> 原文
···
「ピンポン」 2002年 日本
監督 曽利文彦
出演 窪塚洋介 ARATA サム・リー
中村獅童 大倉孝二 松尾スズキ
荒川良々 津田寛治 山下真司
石野真子 夏木マリ 竹中直人
ストーリー
卓球をこよなく愛し、勝つことへの絶対的な自信を持ちながら天真爛漫で気分屋のペコ(窪塚洋介)と、常に彼の背後に隠れ、「卓球は死ぬまでの暇潰し」と公言するクールで笑わないスマイル(ARATA)。
二人は幼なじみで、小さい頃から近所にある卓球場、タムラに通っていた。
高校生になった二人は共に片瀬高校の卓球部員に属していたものの練習にはまともに参加しない毎日を送っていて、ペコはオババ(夏木マリ)の経営するタムラ卓球場で賭けピンポンをしていた。
そんな二人が対戦すると必ずペコが優位に立つ。
···
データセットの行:
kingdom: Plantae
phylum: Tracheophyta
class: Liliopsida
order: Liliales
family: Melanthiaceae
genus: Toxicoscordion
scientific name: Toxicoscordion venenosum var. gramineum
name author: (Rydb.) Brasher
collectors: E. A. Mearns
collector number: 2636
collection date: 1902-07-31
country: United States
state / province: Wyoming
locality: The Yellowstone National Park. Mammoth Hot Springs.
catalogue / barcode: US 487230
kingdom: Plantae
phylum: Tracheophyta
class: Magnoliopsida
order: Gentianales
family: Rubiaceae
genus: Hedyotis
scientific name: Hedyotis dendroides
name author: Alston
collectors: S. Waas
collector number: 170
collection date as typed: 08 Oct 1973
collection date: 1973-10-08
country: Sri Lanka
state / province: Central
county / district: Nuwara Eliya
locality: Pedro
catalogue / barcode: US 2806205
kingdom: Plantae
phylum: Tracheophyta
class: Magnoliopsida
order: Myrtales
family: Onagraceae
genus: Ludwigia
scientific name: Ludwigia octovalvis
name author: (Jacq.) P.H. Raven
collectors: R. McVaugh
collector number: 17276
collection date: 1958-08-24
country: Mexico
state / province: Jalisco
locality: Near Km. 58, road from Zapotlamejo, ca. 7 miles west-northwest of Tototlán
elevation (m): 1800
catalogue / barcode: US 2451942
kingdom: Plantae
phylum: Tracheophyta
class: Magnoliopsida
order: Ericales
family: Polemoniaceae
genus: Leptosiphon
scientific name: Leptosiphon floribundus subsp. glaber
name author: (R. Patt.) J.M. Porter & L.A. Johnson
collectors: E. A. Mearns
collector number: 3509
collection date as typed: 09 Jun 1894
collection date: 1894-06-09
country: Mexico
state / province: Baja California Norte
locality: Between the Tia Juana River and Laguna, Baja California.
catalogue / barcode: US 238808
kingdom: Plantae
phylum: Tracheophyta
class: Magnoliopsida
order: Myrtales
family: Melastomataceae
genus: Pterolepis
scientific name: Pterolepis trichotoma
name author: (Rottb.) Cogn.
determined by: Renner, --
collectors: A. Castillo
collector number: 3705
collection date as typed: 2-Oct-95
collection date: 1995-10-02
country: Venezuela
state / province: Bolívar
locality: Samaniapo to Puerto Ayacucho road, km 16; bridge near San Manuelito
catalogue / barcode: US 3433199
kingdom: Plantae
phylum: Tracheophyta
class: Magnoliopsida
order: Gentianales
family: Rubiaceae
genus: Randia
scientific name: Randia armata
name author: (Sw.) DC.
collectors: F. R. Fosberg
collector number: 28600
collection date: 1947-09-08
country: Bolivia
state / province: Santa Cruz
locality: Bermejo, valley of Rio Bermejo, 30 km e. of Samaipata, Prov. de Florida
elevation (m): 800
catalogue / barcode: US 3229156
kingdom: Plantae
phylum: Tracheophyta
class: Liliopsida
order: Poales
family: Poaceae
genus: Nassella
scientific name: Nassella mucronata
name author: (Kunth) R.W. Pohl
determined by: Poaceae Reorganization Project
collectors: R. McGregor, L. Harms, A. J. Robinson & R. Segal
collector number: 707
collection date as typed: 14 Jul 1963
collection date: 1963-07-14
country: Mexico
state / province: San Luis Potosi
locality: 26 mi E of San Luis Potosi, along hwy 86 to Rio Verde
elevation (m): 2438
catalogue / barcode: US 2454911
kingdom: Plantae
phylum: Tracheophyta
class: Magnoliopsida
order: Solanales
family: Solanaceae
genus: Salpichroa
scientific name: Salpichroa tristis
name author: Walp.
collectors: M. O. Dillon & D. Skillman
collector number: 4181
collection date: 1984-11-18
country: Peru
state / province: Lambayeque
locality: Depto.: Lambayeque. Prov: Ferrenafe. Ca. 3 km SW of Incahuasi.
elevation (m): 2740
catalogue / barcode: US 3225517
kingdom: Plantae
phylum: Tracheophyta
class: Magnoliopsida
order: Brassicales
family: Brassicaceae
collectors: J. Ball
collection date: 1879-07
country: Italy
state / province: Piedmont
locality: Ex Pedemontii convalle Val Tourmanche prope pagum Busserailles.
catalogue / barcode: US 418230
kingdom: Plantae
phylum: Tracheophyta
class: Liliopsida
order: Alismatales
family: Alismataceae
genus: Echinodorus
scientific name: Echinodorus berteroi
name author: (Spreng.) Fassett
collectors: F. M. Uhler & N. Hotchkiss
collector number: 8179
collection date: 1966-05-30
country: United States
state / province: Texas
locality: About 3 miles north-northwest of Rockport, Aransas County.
···
> 課題一覧
**a.** 記録のうち、「scientific name: Salpichroa tristis」を含む行から始めて記録の最後の行までを、両端の行も含め、空行を除いて、「番号」と「内容」の2列を持つMarkdownの表として出力しなさい。
**b.** 映画「ピンポン」の紹介文を、示されている最後の文の後から書き継ぎなさい。
映画「ピンポン」の紹介文と記録とは、互いに関係がありません。

> 課題別の解答
**a.**
| 番号 | 内容 |
|---|---|
| 1 | scientific name: Salpichroa tristis |
| 2 | name author: Walp. |
| 3 | collectors: M. O. Dillon & D. Skillman |
| 4 | collector number: 4181 |
| 5 | collection date: 1984-11-18 |
| 6 | country: Peru |
| 7 | state / province: Lambayeque |
| 8 | locality: Depto.: Lambayeque. Prov: Ferrenafe. Ca. 3 km SW of Incahuasi. |
| 9 | elevation (m): 2740 |
| 10 | catalogue / barcode: US 3225517 |
| 11 | kingdom: Plantae |
| 12 | phylum: Tracheophyta |
| 13 | class: Magnoliopsida |
| 14 | order: Brassicales |
| 15 | family: Brassicaceae |
| 16 | collectors: J. Ball |
| 17 | collection date: 1879-07 |
| 18 | country: Italy |
| 19 | state / province: Piedmont |
| 20 | locality: Ex Pedemontii convalle Val Tourmanche prope pagum Busserailles. |
| 21 | catalogue / barcode: US 418230 |
| 22 | kingdom: Plantae |
| 23 | phylum: Tracheophyta |
| 24 | class: Liliopsida |
| 25 | order: Alismatales |
| 26 | family: Alismataceae |
| 27 | genus: Echinodorus |
| 28 | scientific name: Echinodorus berteroi |
| 29 | name author: (Spreng.) Fassett |
| 30 | collectors: F. M. Uhler & N. Hotchkiss |
| 31 | collector number: 8179 |
| 32 | collection date: 1966-05-30 |
| 33 | country: United States |
| 34 | state / province: Texas |
| 35 | locality: About 3 miles north-northwest of Rockport, Aransas County. |

**b.**
ふたりは、夏のインターハイ地区予選大会に出場する。
スマイルは、辻堂学院高校に中国から留学してきたチャイナ(サム・リー)と接戦の末に敗れる。
ペコは、やはり幼なじみで名門・海王学園に進んだアクマ(大倉孝二)に、まさかの敗退。
その時、日本卓球界の星と期待された過去を持つ卓球部顧問の小泉(竹中直人)に卓球の天賦の才能を見出されたスマイルは、小泉の指導の下、めきめきとその頭角を現わしていく。
インターハイチャンピオンの海王学園のドラゴン(中村獅童)が一目置くスマイルに勝つことによってプライドを保とうとしたアクマはあっけなくスマイルに負け、荒れたアクマはその夜チンピラと喧嘩して退学となってしまう。
一方、アクマに敗れスマイルの変貌を目の当たりにして腐っていたペコだが、アクマに続けろと言われて目が覚め、ホームグラウンドである卓球場タムラの主人・オババの特訓を受け徐々に自信を取り戻してゆく。
そして二度目の夏、ペコはチャイナに勝ち、強敵ドラゴンも破り、決勝戦の相手はスマイルだった。
数年後、予選大会で2位だったスマイルは社会人となり、優勝したペコは今や日本代表として世界と戦っていた。
寸評
際立ったキャラクターが画面を圧倒する。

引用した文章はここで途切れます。